Get out of my head. I can relate.


----------



## GA HEART

So, in chatting with my bestie tonight (Gawd, I love that woman,) she told me that she doesn't think there is anything necessarily "wrong" with me. (And you would have to know her, she is NOT the "pat on the head and feel sorry for you" type....she tells it like it is. Always has.) But she said that me being accepting and willing to give people chances is just who I am. My problem with that is just what you guys have indicated.....I set myself up for being taken advantage of. Now, she DID notice that I don't allow my friends to do this to me, just potential "mates." Which is true, I will give someone the shirt off my back, but not if it means I'm going to freeze to death. So we discussed what exactly makes the difference between "friends" and "lovers."

Didn't come up with anything solid. LOL!


----------



## turnera

Oh that's easy. You seek something 'special' from your potential partner. Something completely different from what you want from your friends. From your partner, you want romance, lust, acceptance, desire, 'choosing you,' and that 'one life-time choice.' That's a lot headier than what you want from/give to your friends. 

And that raises a ton of FEAR. We all have self doubts. So when we find 'that one,' we shake in our boots about them rejecting us. TOTALLY different from what we want/expect from our friends.


----------



## GA HEART

Oh definitely! I think it has something to do with the vulnerability of it all. I don't allow myself to become 110% vulnerable with friends, or even family. (Bestie is the exception.) But even then its not a physical vulnerability. 

So why do I allow myself to become vulnerable to those who take advantage vs. Ones who might actually be an equal partner? 

Of course, I could claim bait and switch. But I can't really claim that because there were red flags. But they were so minor. And only happened once. He guaged my reactions and made sure not to let a certain scenario happen again until he felt like he "had" me. 

That sounds totally conspiracy theory. Lol! But he was a master maniplulator.


----------



## turnera

As an example, DD agreed to go out with this one guy back in high school. She got all dressed up, he showed up an hour late. Said he'd fallen asleep. She went out a second time, he again didn't show up. Said he fell asleep again. The next time he asked her out, she said no. No giving him another chance to put her last.

[Data excerpts]
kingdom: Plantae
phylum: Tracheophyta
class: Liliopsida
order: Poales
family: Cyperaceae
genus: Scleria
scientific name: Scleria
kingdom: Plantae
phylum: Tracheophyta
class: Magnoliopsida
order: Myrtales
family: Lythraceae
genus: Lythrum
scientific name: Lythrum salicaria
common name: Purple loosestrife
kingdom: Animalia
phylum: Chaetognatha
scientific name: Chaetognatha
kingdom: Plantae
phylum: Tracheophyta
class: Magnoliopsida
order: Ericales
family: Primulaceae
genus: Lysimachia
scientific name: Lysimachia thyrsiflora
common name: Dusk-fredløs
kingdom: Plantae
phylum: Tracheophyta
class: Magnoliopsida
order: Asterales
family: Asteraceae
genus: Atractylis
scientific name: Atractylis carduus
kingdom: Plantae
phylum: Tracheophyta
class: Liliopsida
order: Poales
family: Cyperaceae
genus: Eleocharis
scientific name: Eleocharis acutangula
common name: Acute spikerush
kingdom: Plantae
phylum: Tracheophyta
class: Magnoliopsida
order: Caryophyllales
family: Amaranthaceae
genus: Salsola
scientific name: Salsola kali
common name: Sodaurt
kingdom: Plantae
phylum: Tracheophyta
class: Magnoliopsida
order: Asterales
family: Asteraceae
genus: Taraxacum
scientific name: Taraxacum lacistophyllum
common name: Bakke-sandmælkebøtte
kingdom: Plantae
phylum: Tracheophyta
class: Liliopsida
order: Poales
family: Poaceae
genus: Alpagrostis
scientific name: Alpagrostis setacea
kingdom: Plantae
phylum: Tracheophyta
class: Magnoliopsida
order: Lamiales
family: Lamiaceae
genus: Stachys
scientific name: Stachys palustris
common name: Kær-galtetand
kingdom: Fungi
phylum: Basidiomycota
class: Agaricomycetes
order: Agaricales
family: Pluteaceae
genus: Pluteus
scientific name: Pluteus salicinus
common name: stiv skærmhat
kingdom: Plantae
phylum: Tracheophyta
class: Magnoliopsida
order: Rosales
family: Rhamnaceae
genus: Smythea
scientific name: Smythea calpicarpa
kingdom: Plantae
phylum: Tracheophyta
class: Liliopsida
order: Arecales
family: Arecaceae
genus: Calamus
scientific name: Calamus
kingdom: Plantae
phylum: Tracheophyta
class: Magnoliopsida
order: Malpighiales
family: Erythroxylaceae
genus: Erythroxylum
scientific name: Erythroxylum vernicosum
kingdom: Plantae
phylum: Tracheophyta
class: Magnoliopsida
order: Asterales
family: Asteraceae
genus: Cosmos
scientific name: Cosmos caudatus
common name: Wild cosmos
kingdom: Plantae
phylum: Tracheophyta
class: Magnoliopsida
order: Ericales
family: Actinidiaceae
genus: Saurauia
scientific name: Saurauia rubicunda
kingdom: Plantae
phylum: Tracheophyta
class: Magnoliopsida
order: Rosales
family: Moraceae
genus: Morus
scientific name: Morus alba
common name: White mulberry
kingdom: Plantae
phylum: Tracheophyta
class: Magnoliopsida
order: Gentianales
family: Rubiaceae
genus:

**Task to complete**: Can you quote the forum thread word for word from "Oh that's easy." up to and including "an equal partner?"?

**Solved exercise**:
Oh that's easy. You seek something 'special' from your potential partner. Something completely different from what you want from your friends. From your partner, you want romance, lust, acceptance, desire, 'choosing you,' and that 'one life-time choice.' That's a lot headier than what you want from/give to your friends. 

And that raises a ton of FEAR. We all have self doubts. So when we find 'that one,' we shake in our boots about them rejecting us. TOTALLY different from what we want/expect from our friends.


----------



## GA HEART

Oh definitely! I think it has something to do with the vulnerability of it all. I don't allow myself to become 110% vulnerable with friends, or even family. (Bestie is the exception.) But even then its not a physical vulnerability. 

So why do I allow myself to become vulnerable to those who take advantage vs. Ones who might actually be an equal partner?